**WHAT YOU SHOULD DO:**
From the records below, give the number of lines that contain the string "linejoin", without any other text.

**Dataset entries:**
———
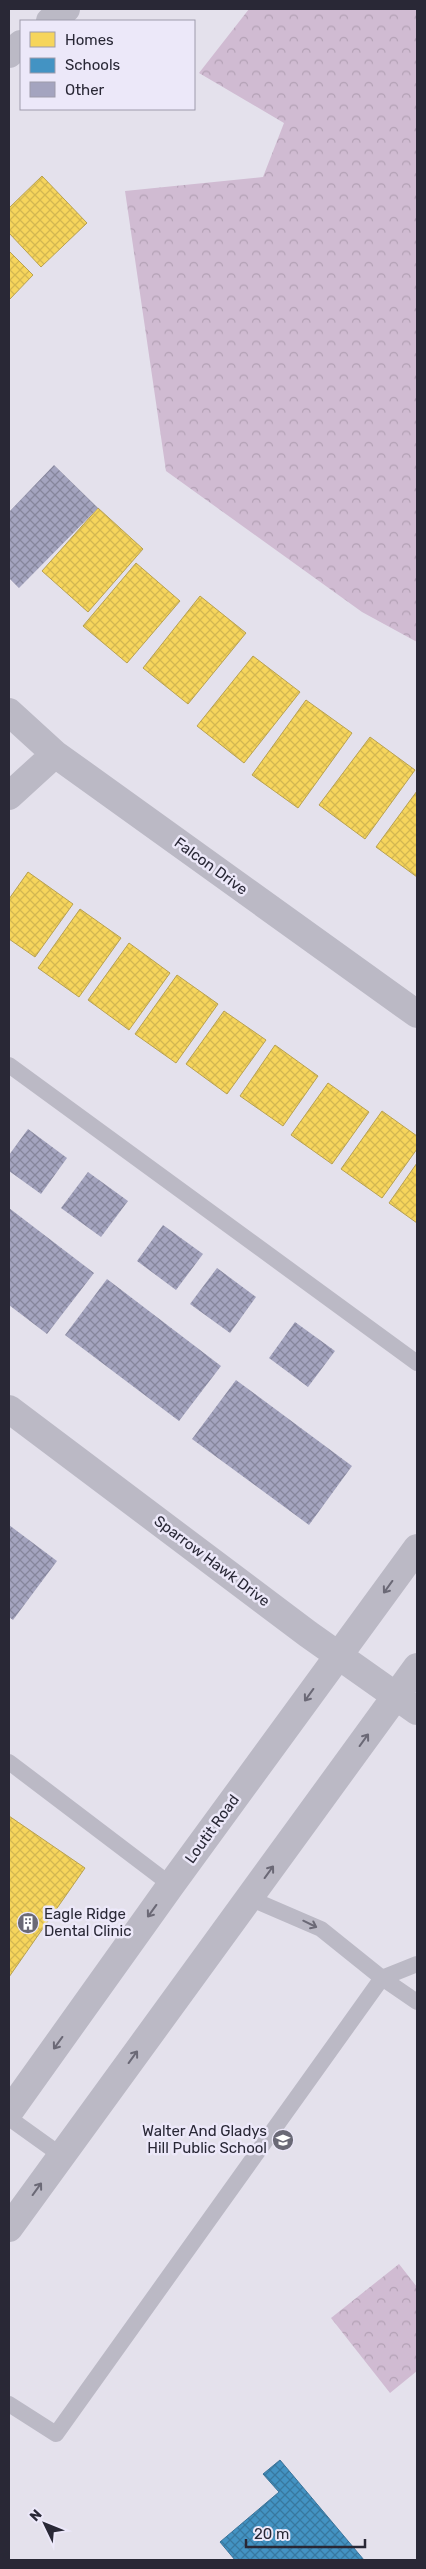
<svg xmlns="http://www.w3.org/2000/svg" width="426" height="2569" font-family="Rubik,sans-serif">
	<style>
		.forest { fill: url(#forest-crowns) }
		.homes { fill: url(#homes-cross-hatch); stroke: #b8a151 }
		.schools { fill: url(#schools-cross-hatch); stroke: #3b7399 }
		.building { fill: url(#building-cross-hatch) }
		.lines { fill: none; stroke-linecap: round; stroke-linejoin: round }
		.lane { stroke: #bbb9c5; stroke-width: 16 }
		.street { stroke: #bbb9c5; stroke-width: 28 }
		.oneway { stroke: #6b6976 }
		.labels { text-anchor: middle; dominant-baseline: central; stroke-width: 5; stroke-linejoin: round; paint-order: stroke }
		.street-label { font-size: 15px; fill: #292836; stroke: #ece8f9 }
		.poi-label { font-size: 15px; fill: #292836; stroke: #ece8f9; text-anchor: start }
	</style>
	<defs>
		<pattern id="forest-crowns" width="20" height="18" patternUnits="userSpaceOnUse" patternTransform="scale(1.25)"><rect width="20" height="18" fill="#d0bbd2"/><path d="M2 6a3 3 0 1 1 6 0M12 15a3 3 0 1 1 6 0" fill="none" stroke="#b3a1b5"/></pattern>
		<pattern id="homes-cross-hatch" width="8" height="8" patternUnits="userSpaceOnUse" patternTransform="scale(1.25)"><rect width="8" height="8" fill="#f6d55c"/><path d="M0 0l8 8M0 8l8-8" fill="none" stroke="#d3b751"/></pattern>
		<pattern id="schools-cross-hatch" width="8" height="8" patternUnits="userSpaceOnUse" patternTransform="scale(1.25)"><rect width="8" height="8" fill="#4393c3"/><path d="M0 0l8 8M0 8l8-8" fill="none" stroke="#38789f"/></pattern>
		<pattern id="building-cross-hatch" width="8" height="8" patternUnits="userSpaceOnUse" patternTransform="scale(1.25)"><rect width="8" height="8" fill="#a4a4bf"/><path d="M0 0l8 8M0 8l8-8" fill="none" stroke="#86869c"/></pattern>
	</defs>
	<rect width="100%" height="100%" fill="#e4e1ec"/>
	<path class="forest" d="M249,9H417V642L362,612L166,471L125,191L263,177L284,123L199,73Z
		M399,2264L417,2287V2371L390,2393L331,2318Z"/>
	<path class="homes" d="M42,176L87,223L41,267L9,233V208Z
		M9,251L33,275L9,300Z
		M98,508L143,549L88,612L42,571Z
		M136,563L180,601L127,663L83,626Z
		M200,596L246,633L188,704L143,668Z
		M253,656L300,692L244,763L197,726Z
		M306,700L352,733L298,808L252,775Z
		M370,737L415,770L365,839L319,805Z
		M417,791V877L376,847Z
		M28,872L73,904L35,957L9,939V899Z
		M80,909L121,938L79,997L38,968Z
		M129,943L170,973L129,1030L88,1000Z
		M177,975L218,1004L176,1063L135,1034Z
		M224,1011L266,1040L227,1094L186,1064Z
		M275,1045L318,1076L283,1126L240,1096Z
		M328,1083L369,1112L332,1164L291,1135Z
		M382,1111L417,1136V1149L382,1198L341,1169Z
		M417,1163V1223L389,1203Z
		M9,1816L85,1868L9,1977Z"/>
	<path class="schools" d="M280,2460L364,2560H235L220,2542L279,2492L263,2474Z"/>
	<path class="building" d="M54,465L98,508L19,588L9,578V512Z
		M28,1129L67,1158L41,1194L9,1171V1155Z
		M88,1172L128,1201L101,1237L61,1208Z
		M9,1208L94,1273L47,1334L9,1305Z
		M163,1225L203,1254L176,1290L137,1261Z
		M217,1268L256,1297L230,1333L190,1304Z
		M107,1279L221,1366L179,1421L65,1335Z
		M295,1322L335,1351L308,1387L269,1358Z
		M236,1380L352,1466L309,1525L192,1439Z
		M9,1525L57,1561L13,1620L9,1617Z"/>
	<g class="lines">
		<path class="lane" d="M9,1065L417,1363
			M9,1762L171,1885
			M249,1898L321,1929L382,1978L417,2002
			M9,2118L62,2156
			M9,2404L56,2434L382,1978L417,1964"/>
		<path class="street" d="M50,21L66,9
			M9,54L21,44
			M9,712L55,754L417,1014
			M9,796L55,754
			M9,1409L308,1634L417,1711
			M9,2112L171,1885L417,1548
			M9,2228L417,1667"/>
	</g>
	<defs><path id="oneway-shaft" d="M-6 0H5M1.5-3L5.5 0L1.5 3" fill="none" stroke-width="1.6" stroke-linecap="round" stroke-linejoin="round" transform="scale(1.25)"/></defs>
	<g class="oneway">
		<use href="#oneway-shaft" transform="translate(388 1587) rotate(126)"/>
		<use href="#oneway-shaft" transform="translate(309 1695) rotate(126)"/>
		<use href="#oneway-shaft" transform="translate(364 1740) rotate(-54)"/>
		<use href="#oneway-shaft" transform="translate(269 1872) rotate(-54)"/>
		<use href="#oneway-shaft" transform="translate(152 1911) rotate(126)"/>
		<use href="#oneway-shaft" transform="translate(310 1924) rotate(26)"/>
		<use href="#oneway-shaft" transform="translate(58 2043) rotate(126)"/>
		<use href="#oneway-shaft" transform="translate(133 2057) rotate(-54)"/>
		<use href="#oneway-shaft" transform="translate(37 2189) rotate(-54)"/>
	</g>
	<defs>
		<g id="building-disc" transform="scale(1.125)"><circle r="9.5" fill="#6a6976" stroke="#ece8f9"/><path d="M-4-6H4V6H1V3H-1V6H-4ZM-2.5-4.3h1.7v1.8h-1.7ZM.8-4.3h1.7v1.8H.8ZM-2.5-1h1.7V.8h-1.7ZM.8-1h1.7V.8H.8Z" fill="#fff"/></g>
		<g id="school-disc" transform="scale(1.125)"><circle r="9.5" fill="#6a6976" stroke="#ece8f9"/><path d="M0-5L7-2L0 1L-7-2ZM-4 1L0 2.5L4 1V4Q0 6-4 4Z" fill="#fff"/></g>
	</defs>
	<g fill-rule="evenodd">
		<use href="#building-disc" x="28" y="1923"/>
		<use href="#school-disc" x="283" y="2140"/>
	</g>
	<g class="labels">
		<g class="street-label">
			<text transform="translate(211 866) rotate(36)">Falcon Drive</text>
			<text transform="translate(212 1561) rotate(37)">Sparrow Hawk Drive</text>
			<text transform="translate(212 1829) rotate(-54)">Loutit Road</text>
		</g>
		<g class="poi-label">
			<text x="44" y="1914">Eagle Ridge<tspan x="44" dy="17">Dental Clinic</tspan></text>
			<text x="267" y="2131" text-anchor="end">Walter And Gladys<tspan x="267" dy="17">Hill Public School</tspan></text>
		</g>
	</g>
	<rect width="426" height="2569" fill="none" stroke="#292836" stroke-width="20"/>
	<rect x="20" y="20" width="175" height="90" fill="#ece8f9" stroke="#9e9bab"/>
	<rect x="30" y="32" width="25" height="15" fill="#f6d55c" stroke="#9e9bab"/>
	<text x="65" y="45" font-size="15" fill="#292836">Homes</text>
	<rect x="30" y="58" width="25" height="15" fill="#4393c3" stroke="#9e9bab"/>
	<text x="65" y="70" font-size="15" fill="#292836">Schools</text>
	<rect x="30" y="82" width="25" height="15" fill="#a4a4bf" stroke="#9e9bab"/>
	<text x="65" y="95" font-size="15" fill="#292836">Other</text>
	<g transform="translate(45 2524) rotate(313)" stroke="#ece8f9" stroke-width="4" paint-order="stroke">
	<path d="M0-4L9 19L0 12L-9 19Z" fill="#292836"/>
	<text y="-8" font-size="14" font-weight="bold" text-anchor="middle" fill="#292836">N</text>
	</g>
	<path d="M246 2539v8h119v-8" fill="none" stroke="#292836" stroke-width="2.5"/>
	<text x="254" y="2539" font-size="15" fill="#292836" stroke="#ece8f9" stroke-width="4" paint-order="stroke">20 m</text>
</svg>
———
**WRITTEN REPLY:**
3